Assignment >>
Starting at the line that has "-- 来自 能手机投票的 Stage1官方 Android客户端 ...</blockquote>" and going to the end of the material, rewrite those lines with "屁股大战" replaced by "口水战", leaving everything else unchanged.

Records from a dataset >>

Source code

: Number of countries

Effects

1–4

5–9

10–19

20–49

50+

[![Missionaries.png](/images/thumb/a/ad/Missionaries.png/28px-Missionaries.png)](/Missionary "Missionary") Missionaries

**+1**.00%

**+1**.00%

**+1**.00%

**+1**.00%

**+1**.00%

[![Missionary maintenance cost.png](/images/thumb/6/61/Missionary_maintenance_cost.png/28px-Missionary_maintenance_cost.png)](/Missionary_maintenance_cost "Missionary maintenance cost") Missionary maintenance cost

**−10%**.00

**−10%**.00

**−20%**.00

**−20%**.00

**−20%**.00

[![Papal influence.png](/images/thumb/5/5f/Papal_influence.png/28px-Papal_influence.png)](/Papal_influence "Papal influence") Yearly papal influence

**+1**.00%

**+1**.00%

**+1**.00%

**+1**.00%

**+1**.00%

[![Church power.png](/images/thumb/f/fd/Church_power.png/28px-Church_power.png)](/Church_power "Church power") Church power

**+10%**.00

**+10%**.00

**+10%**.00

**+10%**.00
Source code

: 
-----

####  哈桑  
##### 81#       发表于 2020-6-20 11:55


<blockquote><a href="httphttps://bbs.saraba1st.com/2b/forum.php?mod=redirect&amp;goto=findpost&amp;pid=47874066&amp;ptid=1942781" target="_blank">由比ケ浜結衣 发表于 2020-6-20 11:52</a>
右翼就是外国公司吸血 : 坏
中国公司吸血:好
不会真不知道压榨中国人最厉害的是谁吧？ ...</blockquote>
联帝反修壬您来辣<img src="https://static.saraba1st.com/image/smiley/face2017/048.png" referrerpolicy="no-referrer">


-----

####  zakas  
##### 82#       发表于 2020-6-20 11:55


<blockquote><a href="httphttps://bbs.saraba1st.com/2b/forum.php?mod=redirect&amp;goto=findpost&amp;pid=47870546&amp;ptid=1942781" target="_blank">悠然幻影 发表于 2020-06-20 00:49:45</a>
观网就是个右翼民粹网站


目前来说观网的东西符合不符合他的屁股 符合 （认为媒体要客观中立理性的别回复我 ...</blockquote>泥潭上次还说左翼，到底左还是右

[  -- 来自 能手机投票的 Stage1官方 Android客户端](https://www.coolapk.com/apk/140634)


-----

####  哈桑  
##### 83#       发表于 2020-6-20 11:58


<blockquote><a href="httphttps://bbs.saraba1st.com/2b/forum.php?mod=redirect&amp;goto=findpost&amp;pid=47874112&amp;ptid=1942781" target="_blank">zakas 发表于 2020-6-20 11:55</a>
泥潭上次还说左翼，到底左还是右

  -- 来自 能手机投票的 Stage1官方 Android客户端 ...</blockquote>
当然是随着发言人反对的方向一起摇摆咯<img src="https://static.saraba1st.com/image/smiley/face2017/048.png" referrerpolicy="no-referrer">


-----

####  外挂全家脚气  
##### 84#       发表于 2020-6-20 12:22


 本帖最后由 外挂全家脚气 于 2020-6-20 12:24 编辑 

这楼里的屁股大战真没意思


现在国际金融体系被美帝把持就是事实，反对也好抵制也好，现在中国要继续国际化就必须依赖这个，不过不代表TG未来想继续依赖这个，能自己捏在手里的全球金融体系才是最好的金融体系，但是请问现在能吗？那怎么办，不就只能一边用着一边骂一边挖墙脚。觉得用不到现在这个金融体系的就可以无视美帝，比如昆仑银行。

Response to this task >>
  -- 来自 能手机投票的 Stage1官方 Android客户端 ...</blockquote>
当然是随着发言人反对的方向一起摇摆咯<img src="https://static.saraba1st.com/image/smiley/face2017/048.png" referrerpolicy="no-referrer">


-----

####  外挂全家脚气  
##### 84#       发表于 2020-6-20 12:22


 本帖最后由 外挂全家脚气 于 2020-6-20 12:24 编辑 

这楼里的口水战真没意思


现在国际金融体系被美帝把持就是事实，反对也好抵制也好，现在中国要继续国际化就必须依赖这个，不过不代表TG未来想继续依赖这个，能自己捏在手里的全球金融体系才是最好的金融体系，但是请问现在能吗？那怎么办，不就只能一边用着一边骂一边挖墙脚。觉得用不到现在这个金融体系的就可以无视美帝，比如昆仑银行。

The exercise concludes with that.